Delivered in 0.23.11:
- Enforce Confidentiality / Integrity Limits. The QUIC use of TLS mandates limited usage of AEAD keys. While TLS 1.3 and 1.2 do not require this, the same kinds of issues can apply here, and we should consider implementing limits for TLS over TCP as well. rustls/rustls#755
Delivered in 0.23.10:
- Support Encrypted Client Hello (Client Side). Encrypted Client Hello is an upcoming standard from the TLS WG providing better protection for some of the data sent by a client in the initial Client Hello message. rustls/rustls#1718
Delivered in 0.23.9:
- Support RFC 8879 Certificate Compression. Support for a TLS extension that substantially shrinks certificates (one of the largest parts of the TLS handshake), improving handshake latency by decreasing bandwidth used. rustls/rustls#534
Delivered in rustls-openssl-compat 0.1.0:
- OpenSSL API Compatibility Layer. Add an OpenSSL C API compatibility layer for adoption purposes.
Delivered in 0.23.2:
- Support Post-Quantum Hybrid Key Exchange.

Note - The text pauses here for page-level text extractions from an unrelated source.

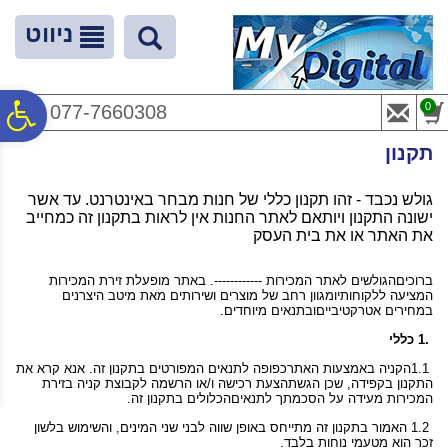
לתפריט
לתוכן
לתפריט
אתר
המרכזי
נגישות
ניווט
פ
0
077-7660308
תקנון
סר
ראשי
>
תקנון
גולש נכבד - זהו תקנון כללי של חנות מבחר באינטרנט. עד אשר
ישונה התקנון ויותאם לאתר החנות אין לראות בתקנון זה כמחייב
נג
את האתר או את בית העסק
ברוכים
הגולשים לאתר המכירות ------------. באתר מופעלת זירת המכירות
המציעה ללקוחותיו
מגוון רחב של מוצרים ושירותים מאת מיטב היצרנים
במחירים אטרקטיביים
ובתנאים מיוחדים
.
1.
כללי
1.1
הקניה באמצעות האתר
כפופה לתנאים המפורטים בתקנון זה. אנא קרא את
התקנון בקפידה, שכן הגשת
הצעת רכישה ו/או הרשמה לקבוצת קניה בזירת
המכירות מעידה על הסכמתך לתנאים
הכלולים בתקנון זה
.
1.2
האמור בתקנון זה מתייחס באופן שווה לבני שני המינים, והשימוש בלשון
זכר הוא מטעמי נוחות בלבד
.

Experimental, optional support for the
X25519Kyber768Draft00
key exchange. This should track the draft. rustls/rustls#1687
Delivered in 0.23:
-
FIPS Certification for Default Cryptographic Library. Change the default cryptographic library to something with FIPS certification. rustls/rustls#1540
-
Add No-Allocation / Write-Through API. Would make handshakes faster and give the caller more control over allocations. RFC: rustls/rustls#1420
-
Support no_std. Enables use of rustls in more memory-constrained environments. RFC: rustls/rustls#1399
Delivered in rustls-platform-verifier 0.1.0:
- Improve OS Trust Verifier Support. While we currently have a way to trust certificates stored in the platform trust store, platform trust stores can have other ways of restricting how/when roots that they expose are trusted. In order to rely on these (on Windows, Android, and Apple platforms) we should rely on the platform verifier directly.
Delivered in 0.22:
-
Enable Pluggable Cryptographic Back-ends. Allow plugging in different cryptographic back-ends. rustls/rustls#1184
-
Comprehensive Performance Benchmarking. Performance should be a headline feature of Rustls. We need to develop a more comprehensive benchmarking system so that we can assess and improve performance from multiple angles, including CPU usage, latency, and memory usage.
Delivered in 0.21:
-
Support IP Address Certificates. There are some popular use cases where applications want TLS certificates for services that don’t have their own host name, relying on the IP address directly instead. This is common in Kubernetes deployments and service meshes. rustls/rustls#184
-
Implement RFC 8446 Appendix C.4 in session cache. TLS clients should use session tickets at most once for resumption. Without this, TLS clients may be tracked across connections through reuse of session tickets. Requires changes of the internal APIs to the session caching infrastructure. rustls/rustls#466
-
Improve Client Certificate Authentication Support. Rustls and webpki currently do not provide access to client information supplied as part of the certificate, and there’s no infrastructure to deal with revocation checks. rustls/rustls-ffi#87
Delivered in 0.20:
- Add/extend support for TLS 1.3 Early Data. Early data allows clients to submit data before the TLS handshake is complete in some cases (idempotent requests, data where replay is not a risk), improving latency in the cases of, for example, HTTP requests by submitting the request in parallel with the TLS handshake.